Indeed, in the months following OpenAI’s viral success with ChatGPT, there was a torrent of imitators. “AI” ends the name of at least 15 of the 130+ startups announced in the latest class at prominent San Francisco tech incubator Y Combinator. Now the “-AI” trend may have taken its course: Elon Musk’s newly announced artificial intelligence startup with his team of all-star researchers will trade as xAI. Pakhaliuk reckons that the most successful artificial intelligence companies will begin to abandon these identifying letters to escape the saturated naming convention.

There is precedent for Pakhaliuk’s conjecture. A decade ago, the startup name of choice almost always ended in “-ify” and “-ly,” popularized by Spotify, Shopify, and Bit.ly. When Chinese tech giant Bytedance debuted Musical.ly, it was an oddity, a legacy of Vine at best. But when the company merged with TikTok, it decided to keep the unconventional name for its American product. Meanwhile, TikTok is as common a noun as Band-Aid.

Hansberger said that when her firm helps name a new company, she will work out hundreds of options over a six-week process.

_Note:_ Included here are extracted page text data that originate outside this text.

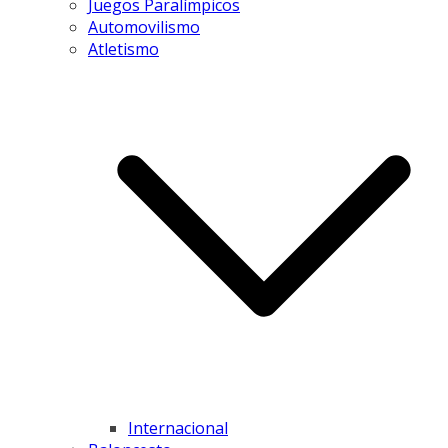
Juegos Paralímpicos
Automovilismo
Atletismo
Internacional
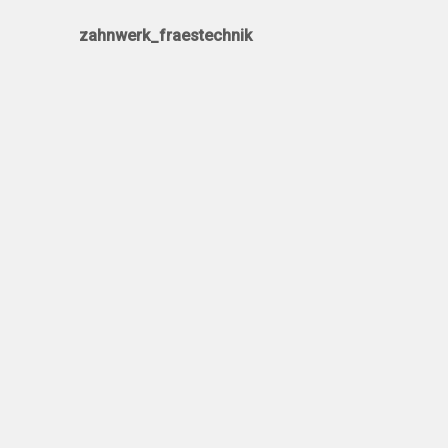
zahnwerk_fraestechnik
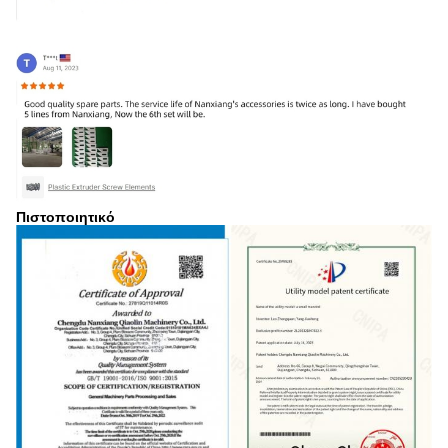
Πιστοποιητικό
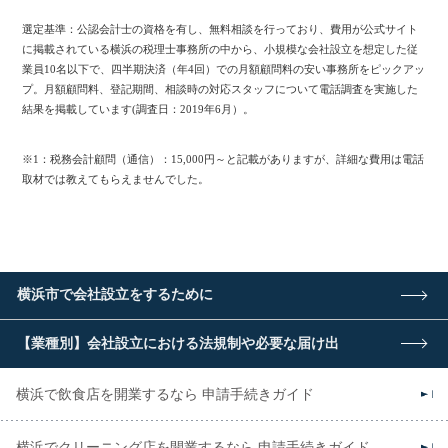
選定基準：公認会計士の資格を有し、無料相談を行っており、費用が公式サイト
に掲載されている横浜の税理士事務所の中から、小規模な会社設立を想定した従
業員10名以下で、四半期決済（年4回）での月額顧問料の安い事務所をピックアッ
プ。月額顧問料、登記期間、相談時の対応スタッフについて電話調査を実施した
結果を掲載しています(調査日：2019年6月）。
※1：税務会計顧問（通信）：15,000円～と記載がありますが、詳細な費用は電話
取材では教えてもらえませんでした。
横浜市で会社設立をするために
【業種別】会社設立における法規制や必要な届け出
横浜で飲食店を開業するなら 申請手続きガイド
横浜でクリーニング店を開業するなら 申請手続きガイド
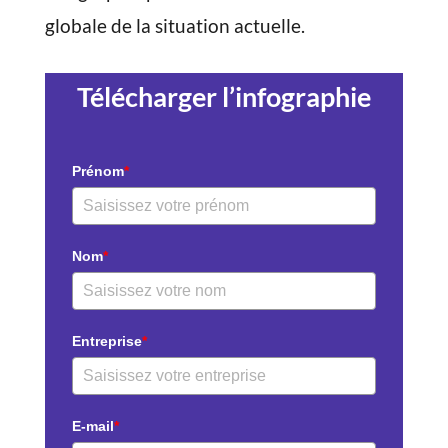
globale de la situation actuelle.
Télécharger l’infographie
Prénom
*
Nom
*
Entreprise
*
E-mail
*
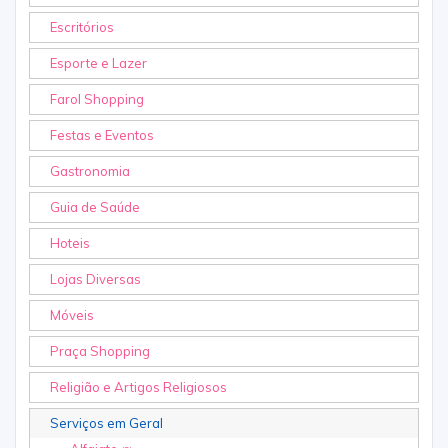
Escritórios
Esporte e Lazer
Farol Shopping
Festas e Eventos
Gastronomia
Guia de Saúde
Hoteis
Lojas Diversas
Móveis
Praça Shopping
Religião e Artigos Religiosos
Serviços em Geral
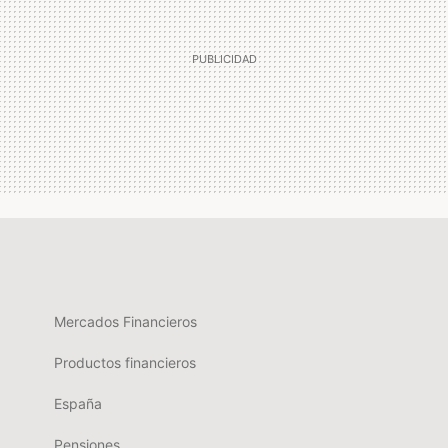
Mercados Financieros
Productos financieros
España
Pensiones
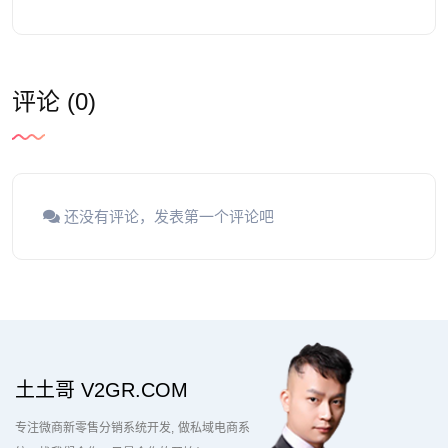
评论 (0)
还没有评论，发表第一个评论吧
土土哥 V2GR.COM
专注微商新零售分销系统开发
做私域电商系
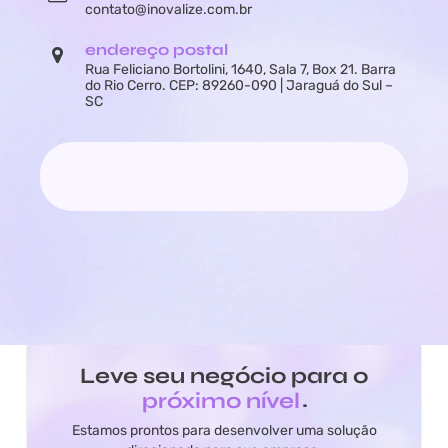
contato@inovalize.com.br
endereço postal
Rua Feliciano Bortolini, 1640, Sala 7, Box 21. Barra
do Rio Cerro. CEP: 89260-090 | Jaraguá do Sul –
SC
Leve seu negócio para o
próximo nível
.
Estamos prontos para desenvolver uma solução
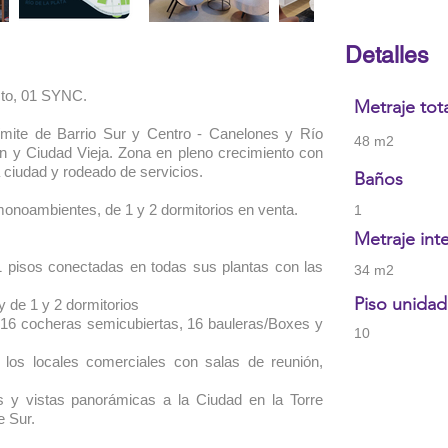
Detalles
cto, 01 SYNC.
Metraje tot
ímite de Barrio Sur y Centro - Canelones y Río
48 m2
 y Ciudad Vieja. Zona en pleno crecimiento con
 ciudad y rodeado de servicios.
Baños
noambientes, de 1 y 2 dormitorios en venta.
1
Metraje int
11 pisos conectadas en todas sus plantas con las
34 m2
Piso unidad
 de 1 y 2 dormitorios
 16 cocheras semicubiertas, 16 bauleras/Boxes y
10
 los locales comerciales con salas de reunión,
s y vistas panorámicas a la Ciudad en la Torre
e Sur.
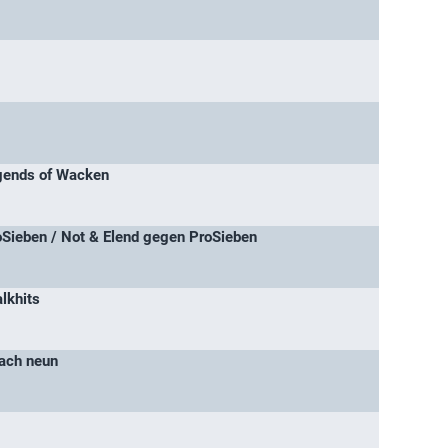
gends of Wacken
Sieben / Not & Elend gegen ProSieben
alkhits
nach neun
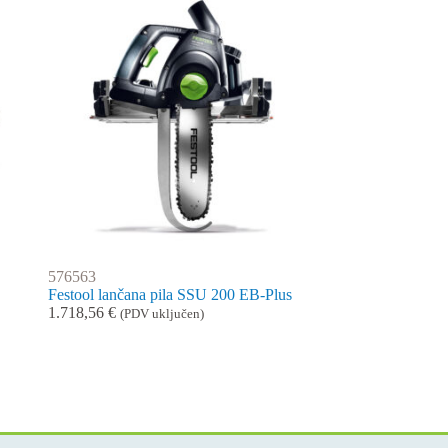
576563
Festool lančana pila SSU 200 EB-Plus
1.718,56
€
(PDV uključen)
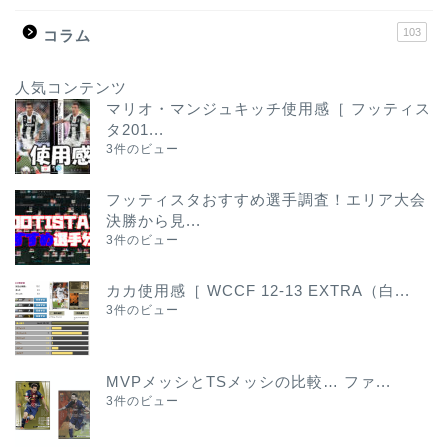
103
コラム
人気コンテンツ
マリオ・マンジュキッチ使用感［ フッティス
タ201...
3件のビュー
フッティスタおすすめ選手調査！エリア大会
決勝から見...
3件のビュー
カカ使用感［ WCCF 12-13 EXTRA（白...
3件のビュー
MVPメッシとTSメッシの比較… ファ...
3件のビュー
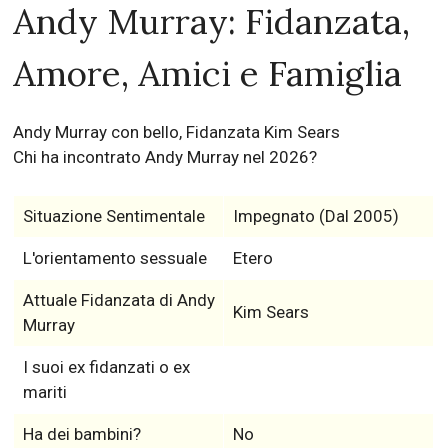
Andy Murray: Fidanzata,
Amore, Amici e Famiglia
Andy Murray con bello, Fidanzata Kim Sears
Chi ha incontrato Andy Murray nel 2026?
Situazione Sentimentale
Impegnato (Dal 2005)
L'orientamento sessuale
Etero
Attuale Fidanzata di Andy
Kim Sears
Murray
I suoi ex fidanzati o ex
mariti
Ha dei bambini?
No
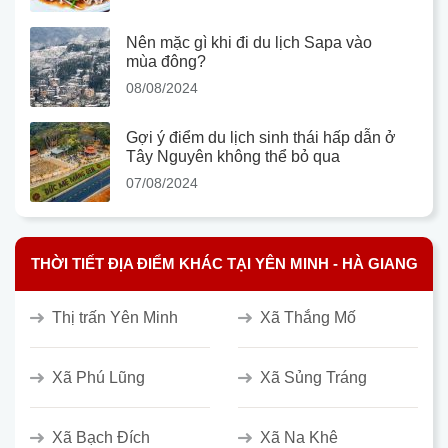
Nên mặc gì khi đi du lịch Sapa vào
mùa đông?
08/08/2024
Gợi ý điểm du lịch sinh thái hấp dẫn ở
Tây Nguyên không thể bỏ qua
07/08/2024
THỜI TIẾT ĐỊA ĐIỂM KHÁC TẠI YÊN MINH - HÀ GIANG
Thị trấn Yên Minh
Xã Thắng Mố
Xã Phú Lũng
Xã Sủng Tráng
Xã Bạch Đích
Xã Na Khê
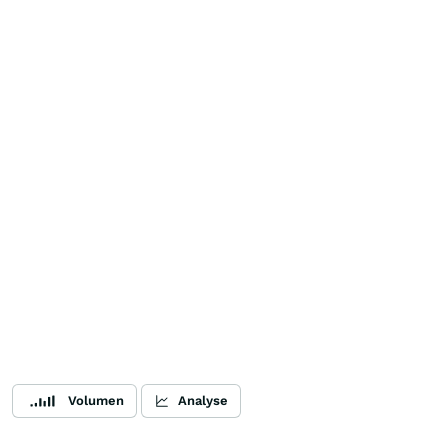
Volumen
Analyse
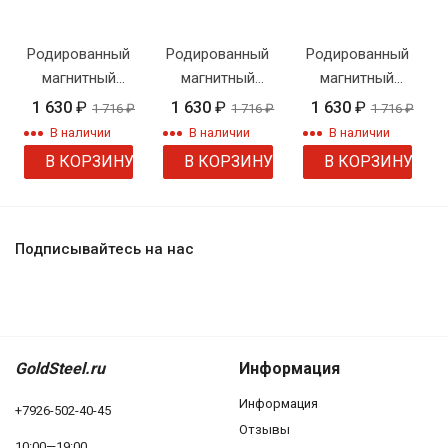
Родированный
Родированный
Родированный
магнитный
магнитный
магнитный
браслет
браслет
браслет
1 630
₽
1 630
₽
1 630
₽
1 716
₽
1 716
₽
1 716
₽
Steelnov
Steelnov
Steelnov
В наличии
В наличии
В наличии
B41449
B41448
B41447
В КОРЗИНУ
В КОРЗИНУ
В КОРЗИНУ
Подписывайтесь на нас
GoldSteel.ru
Информация
Информация
+7926-502-40-45
Отзывы
10:00—19:00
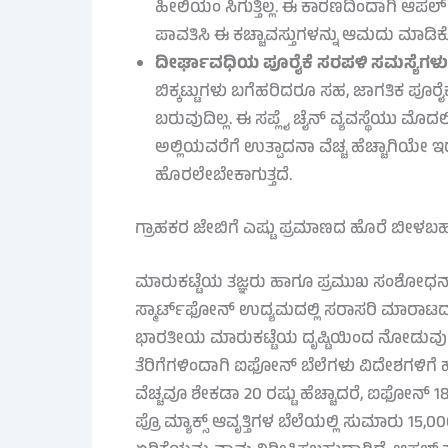
ಹೀಲಿಯಂ ಸಿಗುತ್ತಿಲ್ಲ. ಈ ಕಾರಣದಿಂದಾಗಿ ಆಪಲ
ಪಾವತಿಸಿ ಈ ಕಚ್ಚಾವಸ್ತುಗಳನ್ನು ಆಮದು ಮಾಡಿಕೊಳ್ಳ
ದೀರ್ಘಾವಧಿಯ ಪೂರೈಕೆ ಸರಪಳಿ ಸಮಸ್ಯೆಗಳು
ಬಿಕ್ಕಟ್ಟುಗಳು ಬಗೆಹರಿದರೂ ಸಹ, ಜಾಗತಿಕ ಪೂರೈ
ಬರುವುದಿಲ್ಲ. ಈ ಸಪ್ಲೈ ಚೈನ್ ವ್ಯವಸ್ಥೆಯು ಮೊದಲ
ಅಲ್ಲಿಯವರೆಗೆ ಉತ್ಪಾದನಾ ವೆಚ್ಚ ಹೆಚ್ಚಾಗಿಯೇ ಇರ
ಹೊರಲೇಬೇಕಾಗುತ್ತದೆ.
ಗ್ರಾಹಕರ ಜೇಬಿಗೆ ಎಷ್ಟು ಪ್ರಮಾಣದ ಹೊರೆ ಬೀಳಬ
ಮಾರುಕಟ್ಟೆಯ ತಜ್ಞರು ಹಾಗೂ ಪ್ರಮುಖ ಸಂಶೋಧನಾ ಸ
ಸ್ಮಾರ್ಟ್‌ಫೋನ್ ಉದ್ಯಮದಲ್ಲಿ ಸರಾಸರಿ ಮಾರಾಟದ ಬೆ
ಭಾರತೀಯ ಮಾರುಕಟ್ಟೆಯ ದೃಷ್ಟಿಯಿಂದ ನೋಡುವ
ತೆರಿಗೆಗಳಿಂದಾಗಿ ಐಫೋನ್ ಬೆಲೆಗಳು ವಿದೇಶಗಳಿಗೆ ಹ
ವೆಚ್ಚವೂ ಶೇಕಡಾ 20 ರಷ್ಟು ಹೆಚ್ಚಾದರೆ, ಐಫೋನ
ಪ್ರೊ ಮ್ಯಾಕ್ಸ್ ಆವೃತ್ತಿಗಳ ಬೆಲೆಯಲ್ಲಿ ಸುಮಾರು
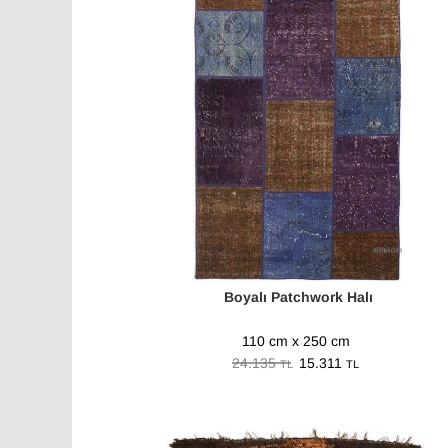
Boyalı Patchwork Halı
110 cm x 250 cm
24.135
15.311
TL
TL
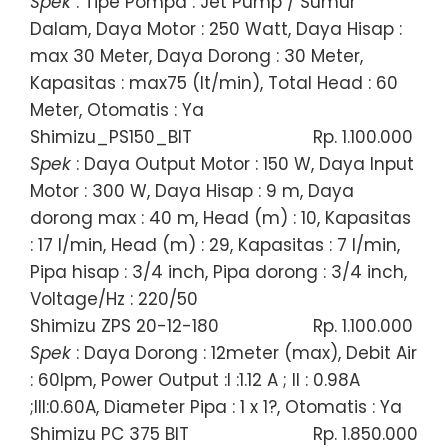
Spek
: Tipe Pompa : Jet Pump / Sumur
Dalam, Daya Motor : 250 Watt, Daya Hisap :
max 30 Meter, Daya Dorong : 30 Meter,
Kapasitas : max75 (lt/min), Total Head : 60
Meter, Otomatis : Ya
Shimizu_PS150_BIT
Rp. 1.100.000
Spek
: Daya Output Motor : 150 W, Daya Input
Motor : 300 W, Daya Hisap : 9 m, Daya
dorong max : 40 m, Head (m) : 10, Kapasitas
: 17 l/min, Head (m) : 29, Kapasitas : 7 l/min,
Pipa hisap : 3/4 inch, Pipa dorong : 3/4 inch,
Voltage/Hz : 220/50
Shimizu ZPS 20-12-180
Rp. 1.100.000
Spek
: Daya Dorong : 12meter (max), Debit Air
: 60lpm, Power Output :I :1.12 A ; II : 0.98A
;III:0.60A, Diameter Pipa : 1 x 1?, Otomatis : Ya
Shimizu PC 375 BIT
Rp. 1.850.000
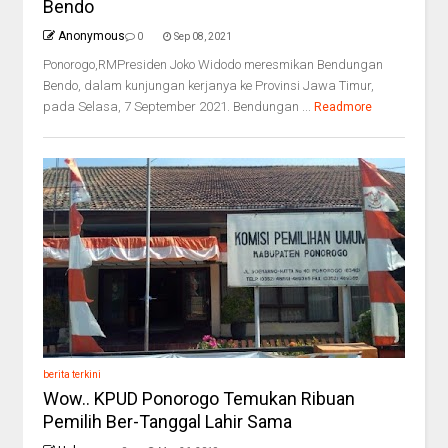
Bendo
Anonymous
0
Sep 08, 2021
Ponorogo,RMPresiden Joko Widodo meresmikan Bendungan
Bendo, dalam kunjungan kerjanya ke Provinsi Jawa Timur,
pada Selasa, 7 September 2021. Bendungan ...
Readmore
berita terkini
Wow.. KPUD Ponorogo Temukan Ribuan
Pemilih Ber-Tanggal Lahir Sama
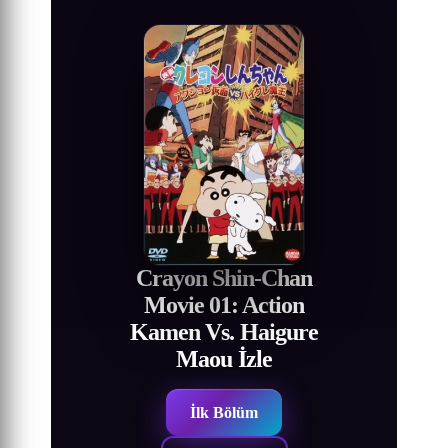
Crayon Shin-Chan
Movie 01: Action
Kamen Vs. Haigure
Maou İzle
İlk Bölüm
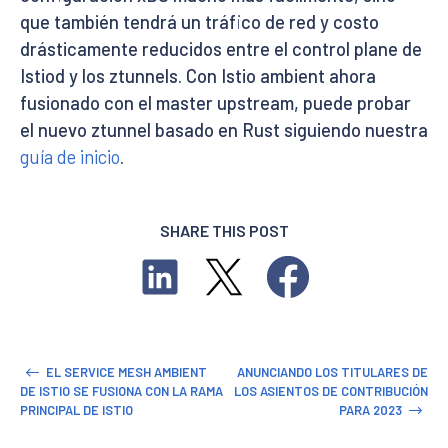
que también tendrá un tráfico de red y costo
drásticamente reducidos entre el control plane de
Istiod y los ztunnels. Con Istio ambient ahora
fusionado con el master upstream, puede probar
el nuevo ztunnel basado en Rust siguiendo nuestra
guía de inicio
.
SHARE THIS POST
EL SERVICE MESH AMBIENT
ANUNCIANDO LOS TITULARES DE
DE ISTIO SE FUSIONA CON LA RAMA
LOS ASIENTOS DE CONTRIBUCIÓN
PRINCIPAL DE ISTIO
PARA 2023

It begins with a “name letter,” which includes descriptions of how the name is intended to evoke emotion, words to avoid, the names of competitors, and criteria for safeguarding against linguistic or cultural “disasters.”

But in this industry, the quirkiest names have respectable track records, and sometimes linguistic disasters are warranted.

Sure, data security startup Snowflake’s US Highway 101 ad might make motorists think politically thin-skinned, but the company just made nearly $2 billion in 12 months. And “Git” is an iconic Harry Potter roast, but that hasn’t stopped San Francisco-based GitLab and GitHub from becoming — by name alone — two of the most successful startups of the last decade.

The Prophecy billboard overlooks US 101 and the Alemany Farmers Market on the outskirts of the Bernal Heights neighborhood in San Francisco on July 15, 2023.

Prophecy billboard shows a view of US 101 and the Alemany Farmers Market on the edge of the Bernal Heights neighborhood in San Francisco, July 15, 2023.

Stephen Council/SFGATE

Palo Alto-based data analytics startup Prophecy, whose advertising dominates the German market, isn’t faring too bad either, according to Crunchbase, with over $30 million in venture funding since 2021. The ad, blue and nondescript, is as vague as the name of their manufacturer.